Resolution: Resolved 2026-06-19 — Added FocasWireProtocolTests.cs (15 tests) covering BuildPdu header layout + magic/version/length, the BuildPduReadPdu round-trip, BuildRequestBody block framing, ParseResponseBlocks (multi-block command/RC/payload extraction + the truncated-length and bad-block-length guards), ReadAscii NUL-stop and trailing space/NUL trimming, ReadNameRecord 2-byte extraction, and a response-block payload decoded into the per-axis short figure sequence that the cnc_getfigure path relies on.

Driver.FOCAS-014

Field Value
Severity Low
Category Correctness & logic bugs
Location Wire/WireFocasClient.cs:318-325 (ReadSpindleMetricAsync trailing-zero truncation)
Status Deferred

Description: WireFocasClient.ReadSpindleMetricAsync (the shared decode for GetSpindleLoadsAsync / GetSpindleMaxRpmsAsync) stops accumulating at the first zero value after a non-zero one: if (m.Value == 0 && list.Count > 0) break;. The intent (per the inline comment) is to drop Fanuc's trailing zero-padding of unused spindle slots. But a spindle that is legitimately at 0% load (stopped) sitting between two running spindles truncates the list at that point, dropping every subsequent spindle. Because the consumer in FocasDriver.FixedTreeLoopAsync index-aligns the returned list to the spindle order (state.LastSpindleLoads[i] = loads[i]) and the read path looks up Load by that index, a dropped middle element misaligns all later spindles' Load values. The truncation is correct only if the CNC always returns a contiguous run of active spindles followed by zero padding — which holds for single-spindle and trailing-stopped layouts but not for a stopped middle spindle.

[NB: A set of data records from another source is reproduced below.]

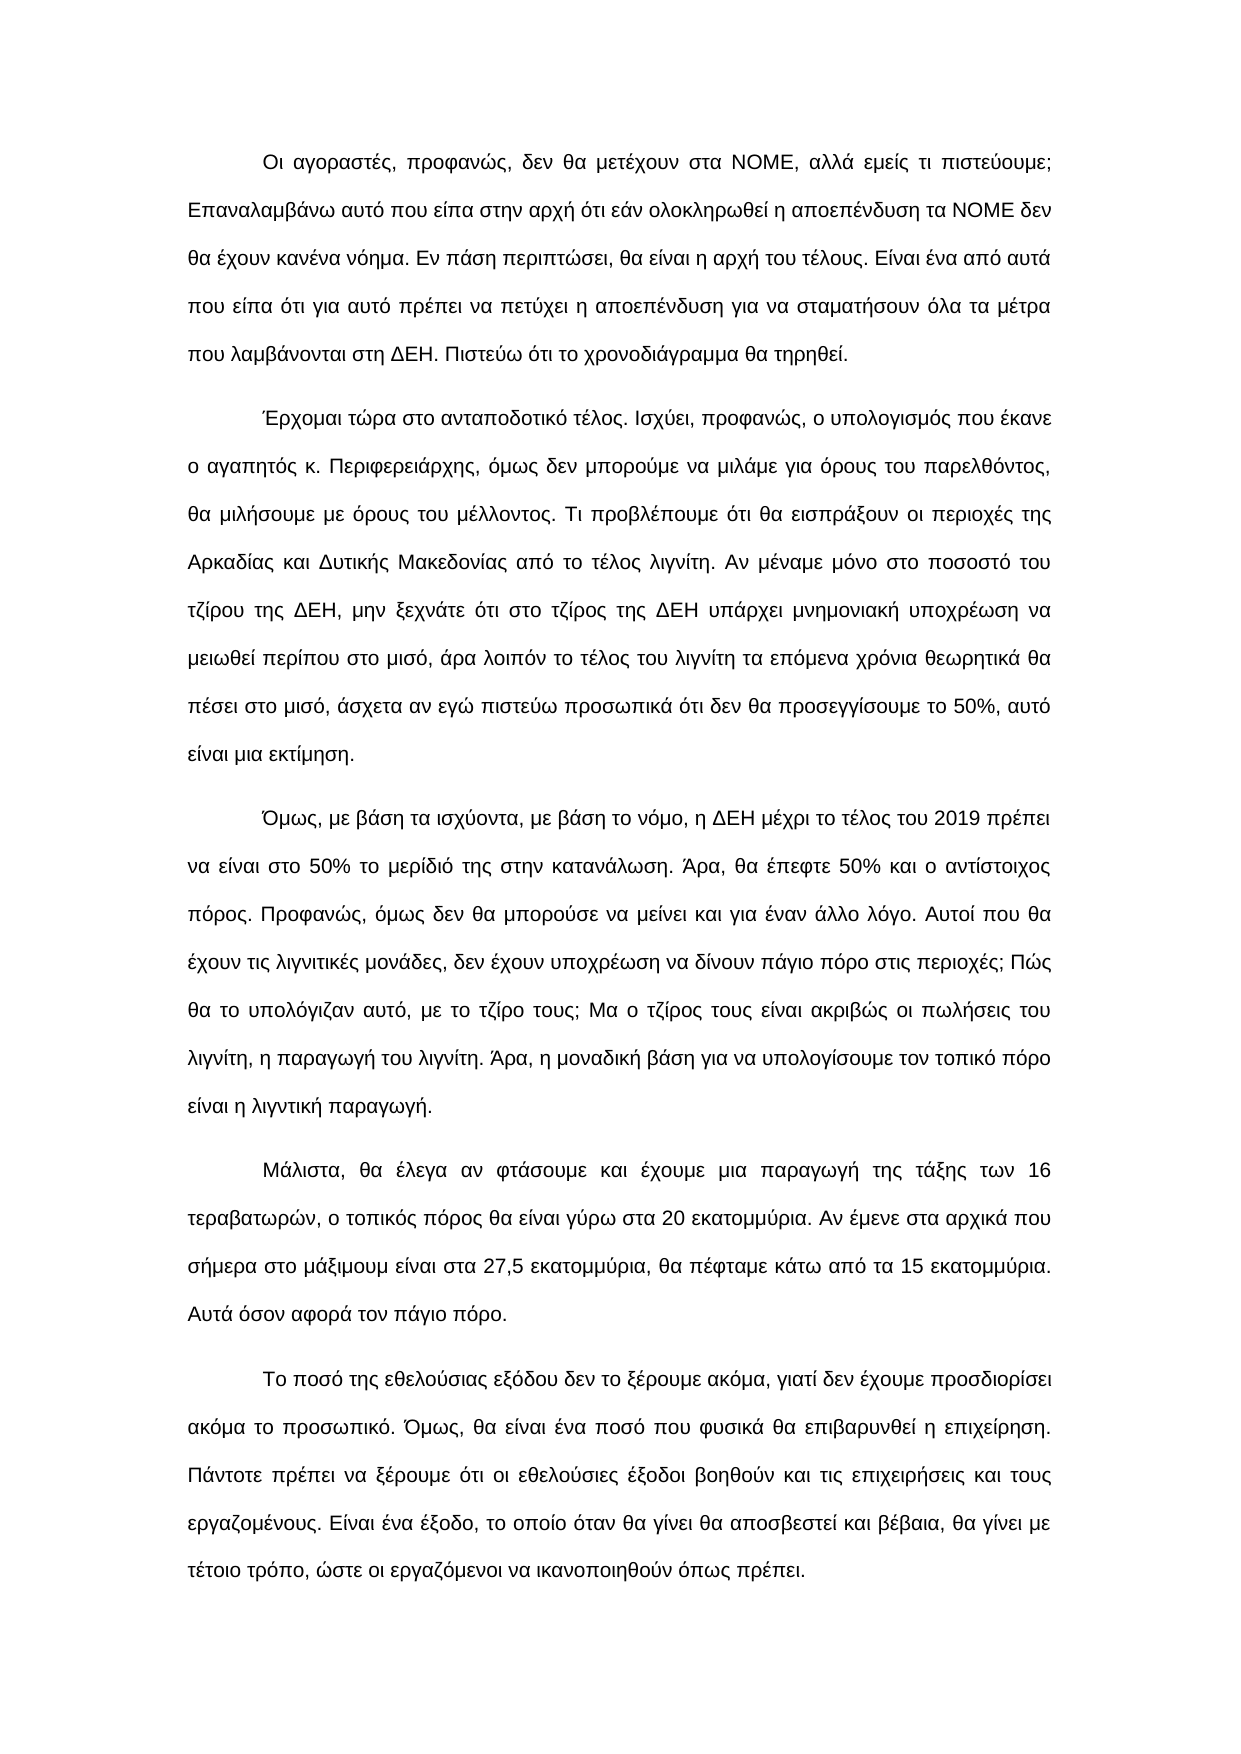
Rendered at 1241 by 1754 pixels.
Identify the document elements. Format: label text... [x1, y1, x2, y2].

text Μάλιστα, θα έλεγα αν φτάσουμε και έχουμε μια παραγωγή της τάξης των 16 τεραβατωρών, ο τοπικός πόρος θα είναι γύρω στα 20 εκατομμύρια. Αν έμενε στα αρχικά που σήμερα στο μάξιμουμ είναι στα 27,5 εκατομμύρια, θα πέφταμε κάτω από τα 15 εκατομμύρια. Αυτά όσον αφορά τον πάγιο πόρο. [187, 1158, 1053, 1326]
text Το ποσό της εθελούσιας εξόδου δεν το ξέρουμε ακόμα, γιατί δεν έχουμε προσδιορίσει ακόμα το προσωπικό. Όμως, θα είναι ένα ποσό που φυσικά θα επιβαρυνθεί η επιχείρηση. Πάντοτε πρέπει να ξέρουμε ότι οι εθελούσιες έξοδοι βοηθούν και τις επιχειρήσεις και τους εργαζομένους. Είναι ένα έξοδο, το οποίο όταν θα γίνει θα αποσβεστεί και βέβαια, θα γίνει με τέτοιο τρόπο, ώστε οι εργαζόμενοι να ικανοποιηθούν όπως πρέπει. [187, 1367, 1053, 1582]
text Οι αγοραστές, προφανώς, δεν θα μετέχουν στα ΝΟΜΕ, αλλά εμείς τι πιστεύουμε; Επαναλαμβάνω αυτό που είπα στην αρχή ότι εάν ολοκληρωθεί η αποεπένδυση τα ΝΟΜΕ δεν θα έχουν κανένα νόημα. Εν πάση περιπτώσει, θα είναι η αρχή του τέλους. Είναι ένα από αυτά που είπα ότι για αυτό πρέπει να πετύχει η αποεπένδυση για να σταματήσουν όλα τα μέτρα που λαμβάνονται στη ΔΕΗ. Πιστεύω ότι το χρονοδιάγραμμα θα τηρηθεί. [187, 150, 1053, 366]
text Έρχομαι τώρα στο ανταποδοτικό τέλος. Ισχύει, προφανώς, ο υπολογισμός που έκανε ο αγαπητός κ. Περιφερειάρχης, όμως δεν μπορούμε να μιλάμε για όρους του παρελθόντος, θα μιλήσουμε με όρους του μέλλοντος. Τι προβλέπουμε ότι θα εισπράξουν οι περιοχές της Αρκαδίας και Δυτικής Μακεδονίας από το τέλος λιγνίτη. Αν μέναμε μόνο στο ποσοστό του τζίρου της ΔΕΗ, μην ξεχνάτε ότι στο τζίρος της ΔΕΗ υπάρχει μνημονιακή υποχρέωση να μειωθεί περίπου στο μισό, άρα λοιπόν το τέλος του λιγνίτη τα επόμενα χρόνια θεωρητικά θα πέσει στο μισό, άσχετα αν εγώ πιστεύω προσωπικά ότι δεν θα προσεγγίσουμε το 50%, αυτό είναι μια εκτίμηση. [187, 406, 1053, 766]
text Όμως, με βάση τα ισχύοντα, με βάση το νόμο, η ΔΕΗ μέχρι το τέλος του 2019 πρέπει να είναι στο 50% το μερίδιό της στην κατανάλωση. Άρα, θα έπεφτε 50% και ο αντίστοιχος πόρος. Προφανώς, όμως δεν θα μπορούσε να μείνει και για έναν άλλο λόγο. Αυτοί που θα έχουν τις λιγνιτικές μονάδες, δεν έχουν υποχρέωση να δίνουν πάγιο πόρο στις περιοχές; Πώς θα το υπολόγιζαν αυτό, με το τζίρο τους; Μα ο τζίρος τους είναι ακριβώς οι πωλήσεις του λιγνίτη, η παραγωγή του λιγνίτη. Άρα, η μοναδική βάση για να υπολογίσουμε τον τοπικό πόρο είναι η λιγντική παραγωγή. [187, 806, 1053, 1118]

Recommendation: Distinguish "trailing padding" from "a real zero in the middle". Either read the actual spindle count from cnc_rdspdlname / sysinfo and decode exactly that many fixed-width slots (no zero-based truncation), or keep zeros and trim only a trailing run of zeros after decoding the full payload.

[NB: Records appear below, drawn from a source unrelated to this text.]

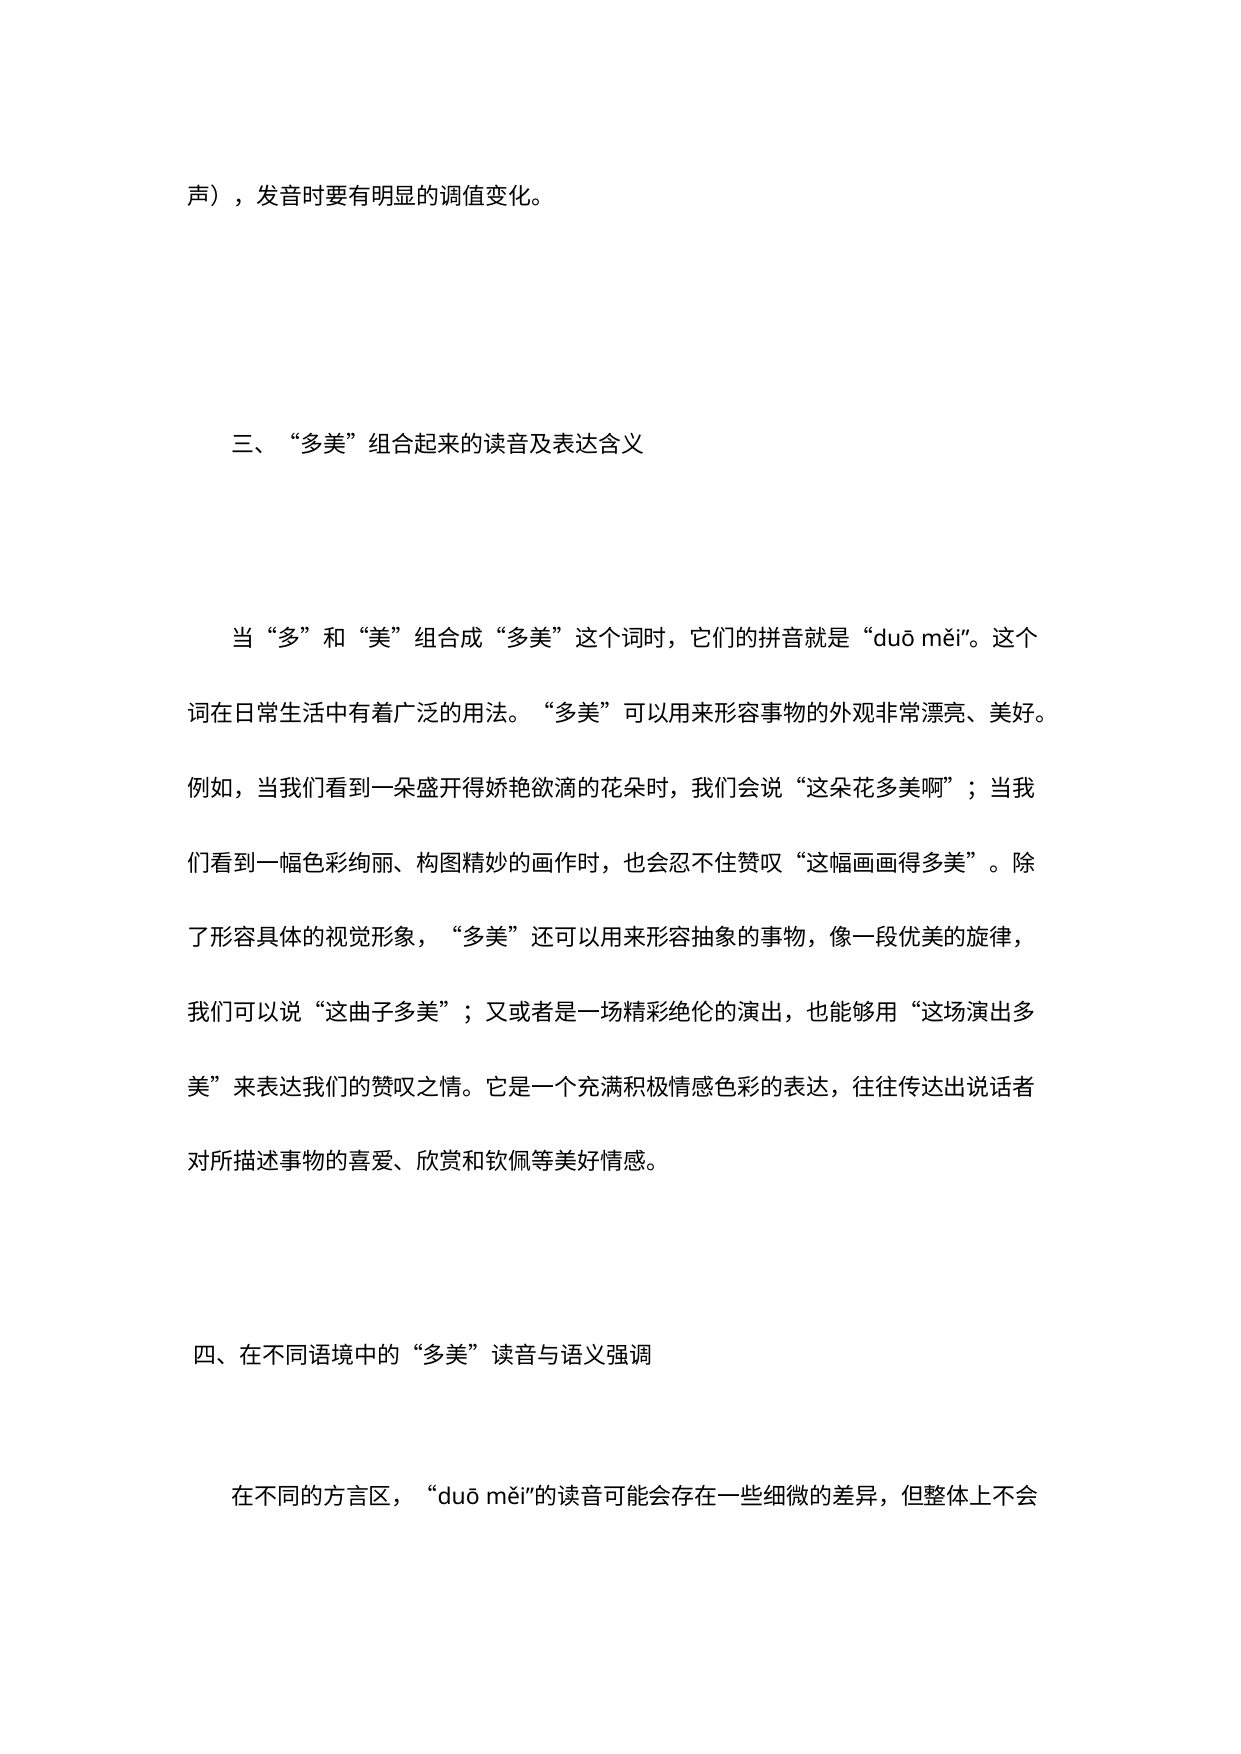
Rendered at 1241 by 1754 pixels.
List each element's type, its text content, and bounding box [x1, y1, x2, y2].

text 三、“多美”组合起来的读音及表达含义 [187, 410, 1053, 475]
text 当“多”和“美”组合成“多美”这个词时，它们的拼音就是“duō měi”。这个词在日常生活中有着广泛的用法。“多美”可以用来形容事物的外观非常漂亮、美好。例如，当我们看到一朵盛开得娇艳欲滴的花朵时，我们会说“这朵花多美啊”；当我们看到一幅色彩绚丽、构图精妙的画作时，也会忍不住赞叹“这幅画画得多美”。除了形容具体的视觉形象，“多美”还可以用来形容抽象的事物，像一段优美的旋律，我们可以说“这曲子多美”；又或者是一场精彩绝伦的演出，也能够用“这场演出多美”来表达我们的赞叹之情。它是一个充满积极情感色彩的表达，往往传达出说话者对所描述事物的喜爱、欣赏和钦佩等美好情感。 [187, 604, 1053, 1192]
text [187, 1462, 1053, 1527]
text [187, 162, 1053, 227]
text 四、在不同语境中的“多美”读音与语义强调 [187, 1322, 1053, 1387]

Resolution: Deferred — the correct slot-count/padding semantics of cnc_rdspload / cnc_rdspmaxrpm depend on the real Fanuc wire response shape, which is bench-CNC-gated (this managed backend's binary shapes are validated only against the in-tree focas_mock sim, per the Wire/FocasWireClient.cs remarks). Fixing the truncation heuristic without a real CNC's padding behaviour risks substituting one wrong assumption for another. Waiting on a bench-CNC verification pass (the same gate that covers the cnc_getfigure binary shape).